Affaire des serviettes : la CAF durcit le ton et fragilise la position du Sénégal »

La CAF tranche, la serviette bannie des filets. À quelques heures de la réunion de sa commission de discipline, la Confédération Africaine de Football (CAF) a durci sa position. Son patron de l’arbitrage, Olivier Safari, interrogé par Canal+ Sport Afrique, a affirmé que la serviette n’est pas un équipement officiel et qu’elle ne doit plus être placée dans les cages. Cette déclaration fragilise encore davantage la défense du Sénégal, au cœur de la polémique née lors de la finale de la CAN 2025.

Contexte de la polémique

Événement déclencheur : lors de la finale de la CAN 2025 entre le Sénégal et le Maroc, une serviette posée dans les filets du gardien sénégalais Edouard Mendy a suscité des tensions.

Incident marquant : Yehvann Diouf, gardien remplaçant du Sénégal, a été bousculé en tentant de protéger la serviette, ce qui a alimenté les débats sur son rôle et sa légitimité.

Réactions : les images ont fait le tour du monde, provoquant une vive controverse sur l’usage d’objets non réglementaires dans les cages.

Déclaration officielle de la CAF

Prise de position ferme : Olivier Safari, président de la commission des arbitres de la CAF, a déclaré que « la serviette doit être loin de l’espace de jeu ».

Motif avancé : la serviette n’est pas un équipement homologué et pourrait fausser le déroulement du match. Conséquence immédiate : cette sortie publique renforce la pression sur le Sénégal avant la décision de la commission de discipline.

Enjeux disciplinaires

Commission de discipline : la CAF doit statuer sur l’affaire dans les prochaines heures.

Position du Sénégal : déjà fragilisée par les accusations, l’équipe risque une sanction si la serviette est considérée comme une infraction au règlement.

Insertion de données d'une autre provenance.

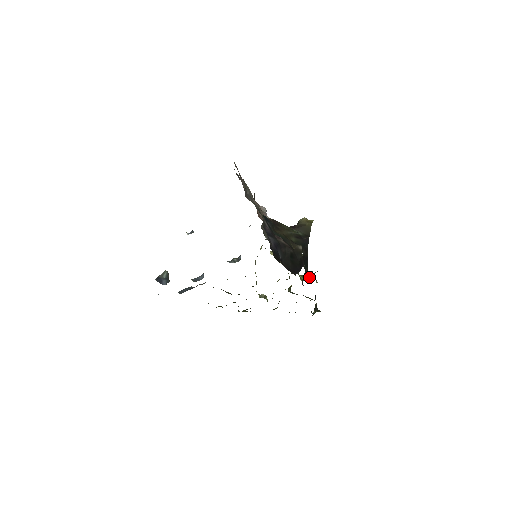
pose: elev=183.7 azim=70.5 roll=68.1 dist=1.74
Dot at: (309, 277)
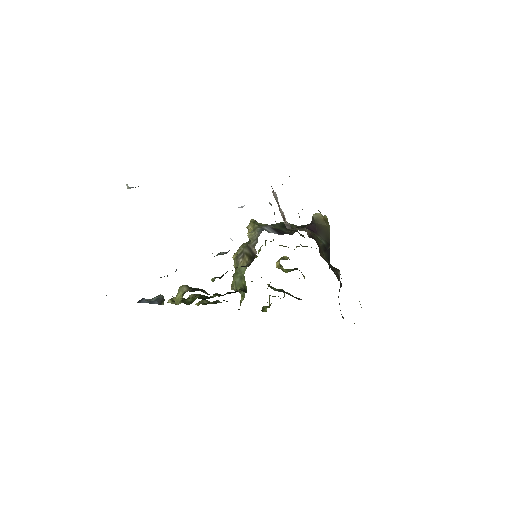
Dot at: (293, 270)
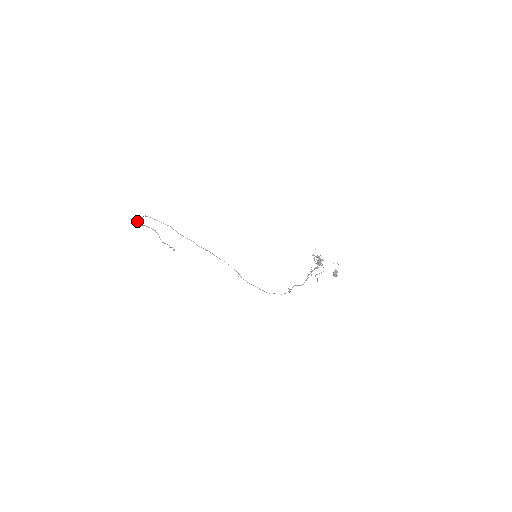
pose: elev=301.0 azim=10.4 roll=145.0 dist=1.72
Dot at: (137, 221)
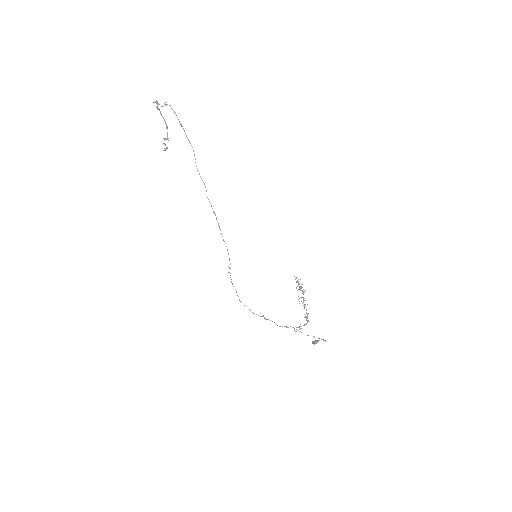
Dot at: (156, 101)
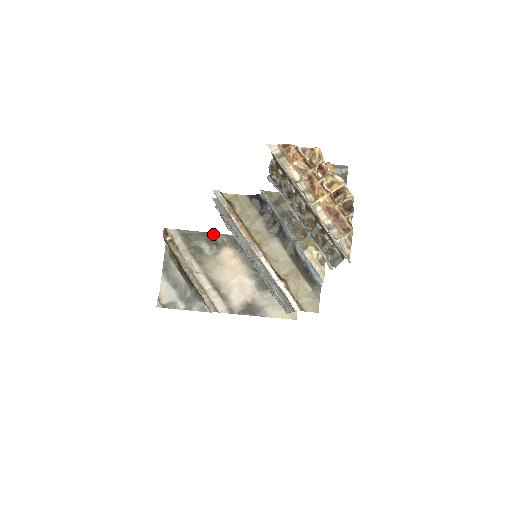
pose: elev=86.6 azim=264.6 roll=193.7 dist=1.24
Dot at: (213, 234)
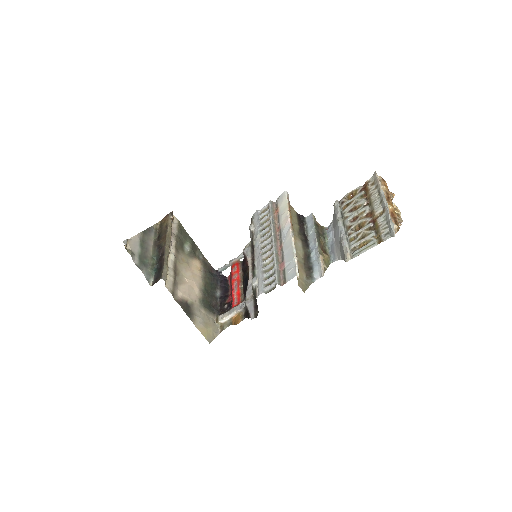
Dot at: (197, 246)
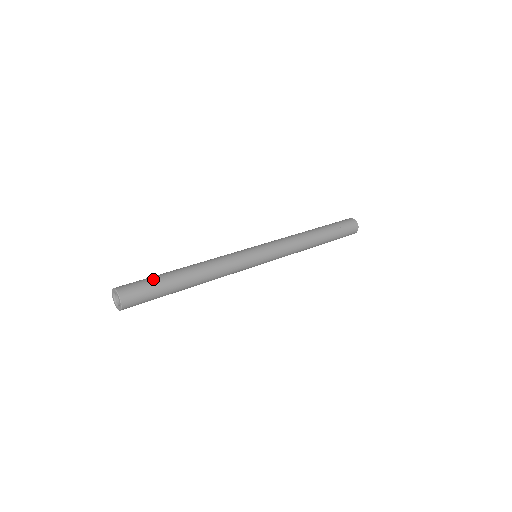
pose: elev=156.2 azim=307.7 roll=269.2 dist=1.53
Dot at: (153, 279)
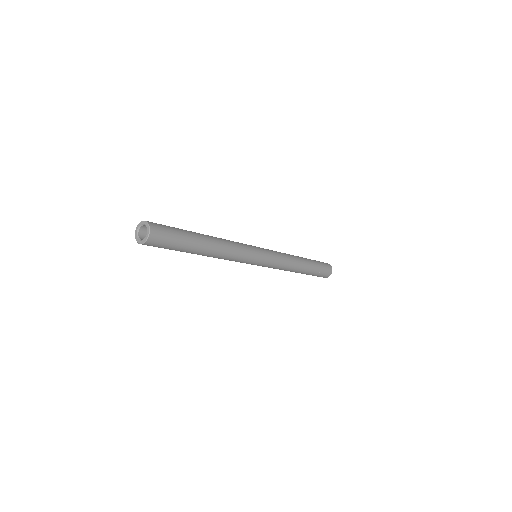
Dot at: (181, 233)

Impact potentiel : au-delà du Sénégal, cette décision pourrait instaurer une jurisprudence interdisant tout objet non officiel dans les cages.

Points clés à retenir

La CAF bannit la serviette des filets : elle n’est pas un équipement officiel. La déclaration publique du patron de l’arbitrage est rare et marque un durcissement de ton. Le Sénégal est directement visé et attend la décision de la commission de discipline. Cette affaire pourrait redéfinir les règles d’usage des gardiens dans les compétitions africaines.